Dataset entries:
+ + + + +

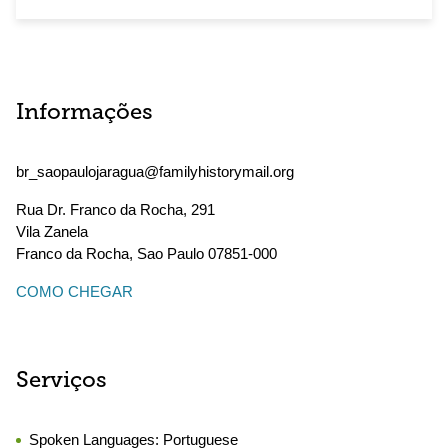
Informações
br_saopaulojaragua@familyhistorymail.org
Rua Dr. Franco da Rocha, 291
Vila Zanela
Franco da Rocha
,
Sao Paulo
07851-000
COMO CHEGAR
Serviços
Spoken Languages:
Portuguese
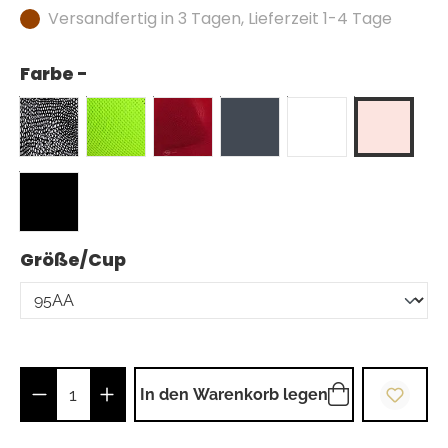
Versandfertig in 3 Tagen, Lieferzeit 1-4 Tage
Farbe -
auswählen
Größe/Cup
Produkt Anzahl: Gib den gewünschten Wer
In den Warenkorb legen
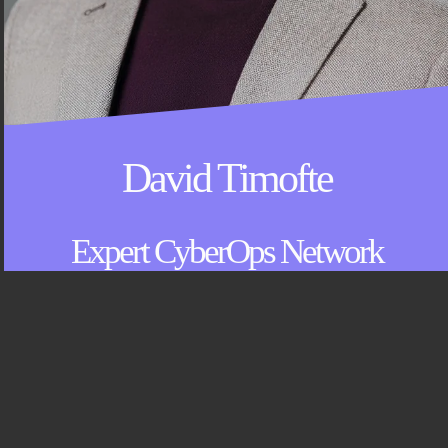
David Timofte
Expert CyberOps Network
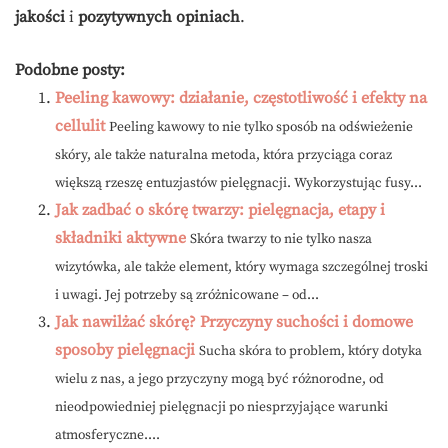
jakości
i
pozytywnych opiniach
.
Podobne posty:
Peeling kawowy: działanie, częstotliwość i efekty na
cellulit
Peeling kawowy to nie tylko sposób na odświeżenie
skóry, ale także naturalna metoda, która przyciąga coraz
większą rzeszę entuzjastów pielęgnacji. Wykorzystując fusy...
Jak zadbać o skórę twarzy: pielęgnacja, etapy i
składniki aktywne
Skóra twarzy to nie tylko nasza
wizytówka, ale także element, który wymaga szczególnej troski
i uwagi. Jej potrzeby są zróżnicowane – od...
Jak nawilżać skórę? Przyczyny suchości i domowe
sposoby pielęgnacji
Sucha skóra to problem, który dotyka
wielu z nas, a jego przyczyny mogą być różnorodne, od
nieodpowiedniej pielęgnacji po niesprzyjające warunki
atmosferyczne....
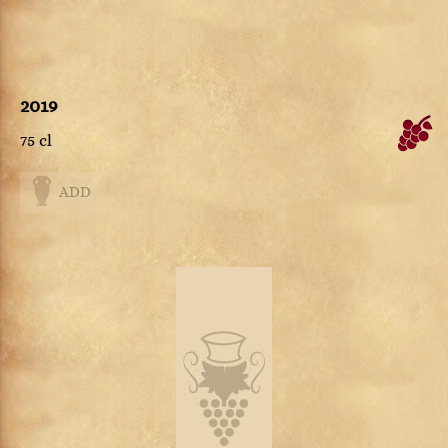
2019
75 cl
ADD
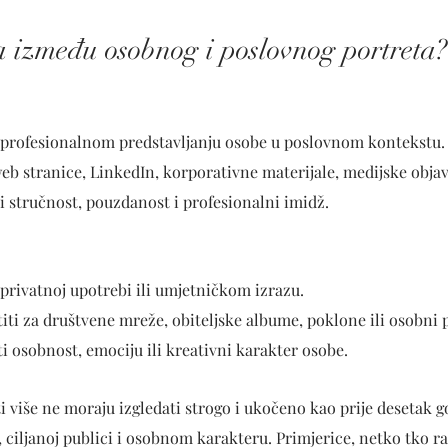
a između osobnog i poslovnog portreta?
 profesionalnom predstavljanju osobe u poslovnom kontekstu.
web stranice, LinkedIn, korporativne materijale, medijske objav
eti stručnost, pouzdanost i profesionalni imidž.
privatnoj upotrebi ili umjetničkom izrazu.
iti za društvene mreže, obiteljske albume, poklone ili osobni p
ati osobnost, emociju ili kreativni karakter osobe.
 više ne moraju izgledati strogo i ukočeno kao prije desetak g
i, ciljanoj publici i osobnom karakteru. Primjerice, netko tko ra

+ + + + +

[Exercise requirements]: Reproduce every line of text from the data above word for word, omitting the pictures.

[Answer box]:
Informações
br_saopaulojaragua@familyhistorymail.org
Rua Dr. Franco da Rocha, 291
Vila Zanela
Franco da Rocha
,
Sao Paulo
07851-000
COMO CHEGAR
Serviços
Spoken Languages:
Portuguese
Versandfertig in 3 Tagen, Lieferzeit 1-4 Tage
Farbe -
auswählen
Größe/Cup
Produkt Anzahl: Gib den gewünschten Wer
In den Warenkorb legen
David Timofte
Expert CyberOps Network
jakości
i
pozytywnych opiniach
.
Podobne posty:
Peeling kawowy: działanie, częstotliwość i efekty na
cellulit
Peeling kawowy to nie tylko sposób na odświeżenie
skóry, ale także naturalna metoda, która przyciąga coraz
większą rzeszę entuzjastów pielęgnacji. Wykorzystując fusy...
Jak zadbać o skórę twarzy: pielęgnacja, etapy i
składniki aktywne
Skóra twarzy to nie tylko nasza
wizytówka, ale także element, który wymaga szczególnej troski
i uwagi. Jej potrzeby są zróżnicowane – od...
Jak nawilżać skórę? Przyczyny suchości i domowe
sposoby pielęgnacji
Sucha skóra to problem, który dotyka
wielu z nas, a jego przyczyny mogą być różnorodne, od
nieodpowiedniej pielęgnacji po niesprzyjające warunki
atmosferyczne....
2019
75 cl
ADD
a između osobnog i poslovnog portreta?
 profesionalnom predstavljanju osobe u poslovnom kontekstu.
web stranice, LinkedIn, korporativne materijale, medijske objav
eti stručnost, pouzdanost i profesionalni imidž.
privatnoj upotrebi ili umjetničkom izrazu.
iti za društvene mreže, obiteljske albume, poklone ili osobni p
ati osobnost, emociju ili kreativni karakter osobe.
 više ne moraju izgledati strogo i ukočeno kao prije desetak g
i, ciljanoj publici i osobnom karakteru. Primjerice, netko tko ra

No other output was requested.